# Actually Its a RR45OD



## Dallah (Jan 31, 2015)

Having found the manuals on the Brasilia USA website, I'm now sure that I have the RR45OD and not the R55OD. As all the specs appear to be the same (burr size, motor rating & capacity) I'm not too concerned. The only differences appear to be the size of the casing and the number of positions on the stepped adjustment. So if I can source a adjustment dial for a RR55OD, I guess I would have all the good points of the RR55OD but in a smaller casing and with a different tray.

As Brasilia USA appears to still be trading, I will see if I can source a couple of dials, adjustment pins and a pair of burrs.


----------



## Jon (Dec 3, 2010)

Have you pictures?


----------



## marcuswar (Aug 19, 2013)

Lol,I didn't even know they did an on demand version of the RR45 ! I guess the tray will be the biggest give away. The RR45 has a shorter rounder foot whereas the RR55 has a longer flatter tray that forms the foot.


----------



## marcuswar (Aug 19, 2013)

Two images to show the difference between RR45OD vs RR55OD


----------



## Jon (Dec 3, 2010)

The 55 can often be chrome too - if that helps anyone.


----------



## Dallah (Jan 31, 2015)

And I definitely have the 45. As the motor and burrs are the same I don't mind. The only difference I can see is a bigger casing (its a small kitchen so smaller is better) and there is no digital readout. Not sure I would use that as I was using the stopwatch on my iPhone and jewelry scales to adjust the dosing.


----------



## marcuswar (Aug 19, 2013)

I know... mines a Chrome one









(only colours I've seen are Black, Silver/Grey, Chrome)



jonc said:


> The 55 can often be chrome too - if that helps anyone.


----------



## marcuswar (Aug 19, 2013)

Data below>
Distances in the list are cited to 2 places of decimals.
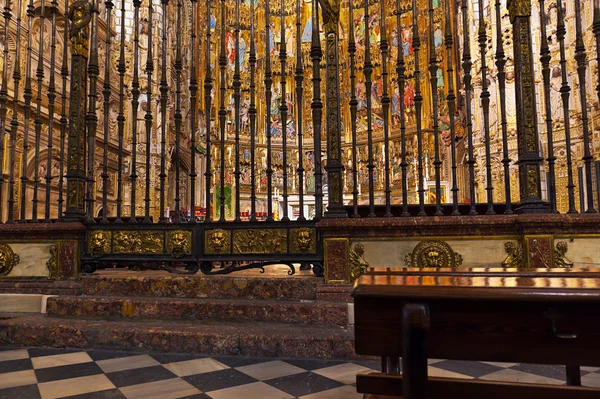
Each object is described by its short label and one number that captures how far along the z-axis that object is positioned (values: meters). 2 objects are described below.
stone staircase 2.98
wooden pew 1.12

Required action> Carry on the forum thread about the Brasilia RR45OD grinder from the point where it stops.

Answer>
ridland said:


> And I definitely have the 45. As the motor and burrs are the same I don't mind. The only difference I can see is a bigger casing (its a small kitchen so smaller is better) and there is no digital readout. Not sure I would use that as I was using the stopwatch on my iPhone and jewelry scales to adjust the dosing.


The digital readout makes it easier to set/adjust the dosing as I can just increase/decrease in steps of 0.1sec and try again. I'm currently grinding 18.5g of coffee in about 5.6sec. On the one without the readout I think you have to start and stop grinding in real-time to set the duration don't you? So you can't just nudge it and try again you have to re-time it?

Either way, £110 for an on-demand grinder of this quality was money well spent ridland


----------



## Dallah (Jan 31, 2015)

It was only £85 plus whatever I spent on diesel driving there. I didn't realise that with the 55 digital you could nudge the time up in 0.1 increments. That would be handy because as you say, I have to adjust the dosing time in real-time which is a bit of a faff. So everytime I adjust the grind; I should be adjusting the dosing time. In practice I have the single dose as a 1 second pulse and use that to top up if I am within a few grammes.

I could really do with the 80 step adjustment ring as well because I am just not getting it quite right.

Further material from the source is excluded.